Plus haut, les sapins se rangeaient en allées régulières, étendant sur l’herbe l’ombre épaisse de leurs parasols. Cependant quelques rayons de soleil y pénétrant, dessinaient sur le fond vert du tapis velouté de capricieuses guipures noires.

De toutes parts se dégageaient des émanations embaumées, qui remplissaient les poumons et montaient au cerveau…

Particularité curieuse ! Tous ces sapins, — dont quelques-uns gisaient sur le sol, morts de vieillesse ou abattus par les grands vents, — tenaient, suspendues et flottant à leurs rameaux, de longues barbes blanches formées par les racines adventices des nombreux lichens adhérents à l’écorce de ces arbres.

Jean et Maurice approchaient du moine. Ils le cherchent. Mais, ô déception ! à sa place ils ne trouvent qu’une colonne de basalte sans forme distincte. Le capucin s’est changé en un bloc de pierre comme pour punir la curiosité des deux jeunes touristes.

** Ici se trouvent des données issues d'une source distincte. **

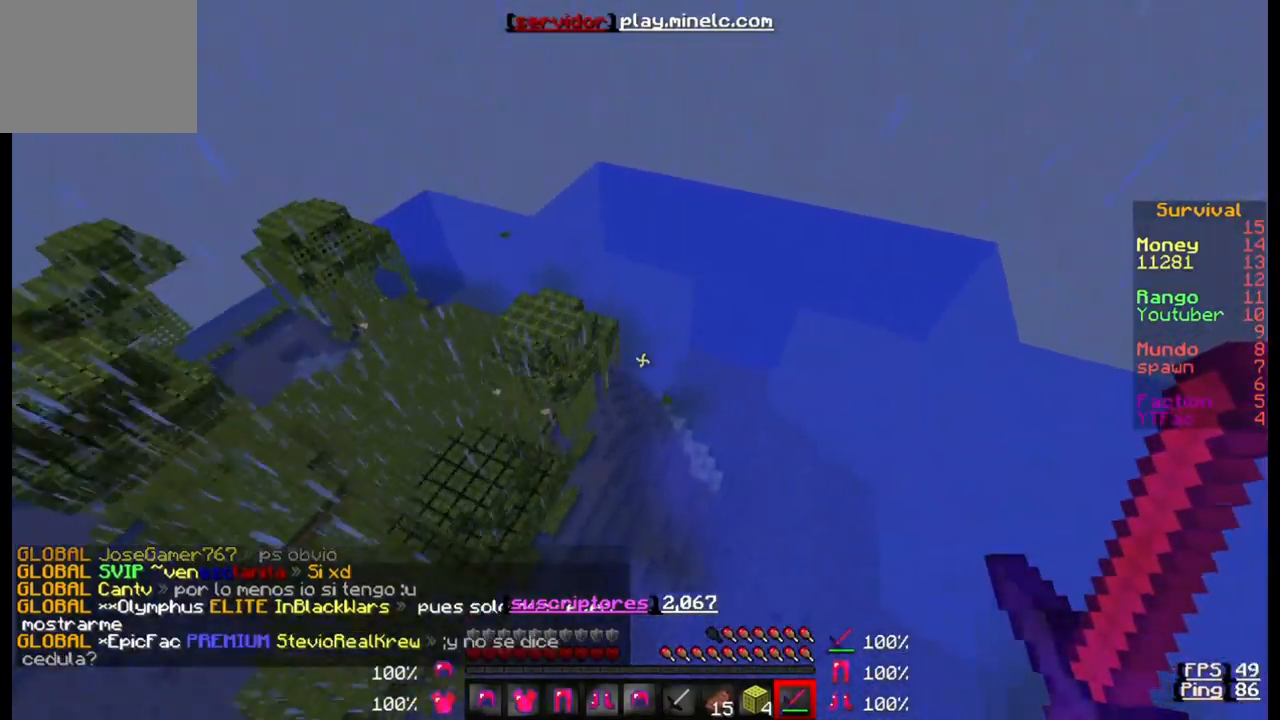
{"keys": ["w"], "events": []}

Du reste, de là la vue s’étendait sur le magnifique cadre de la vallée. Que serait-ce lorsqu’on atteindrait le puy de Sancy, qui levait au midi sa tête pointue comme une flèche !

Ils disposèrent sur l’herbe les apprêts de leur déjeuner, s’apprêtant à y faire honneur avec l’appétit d’une promenade matinale.

Ils décidèrent, alors, de faire le tour de la vallée par le haut des montagnes et d’arriver au plus élevé des puys du groupe en suivant les crêtes.

Cette route, sans être impraticable, présente de grands dangers. Mais le petit Parisien avait besoin de fortes émotions : il eut l’art de persuader son camarade, — qui ne demandait pas mieux que de se laisser gagner.

Le grand air des montagnes avait certainement grisé ces deux émancipés.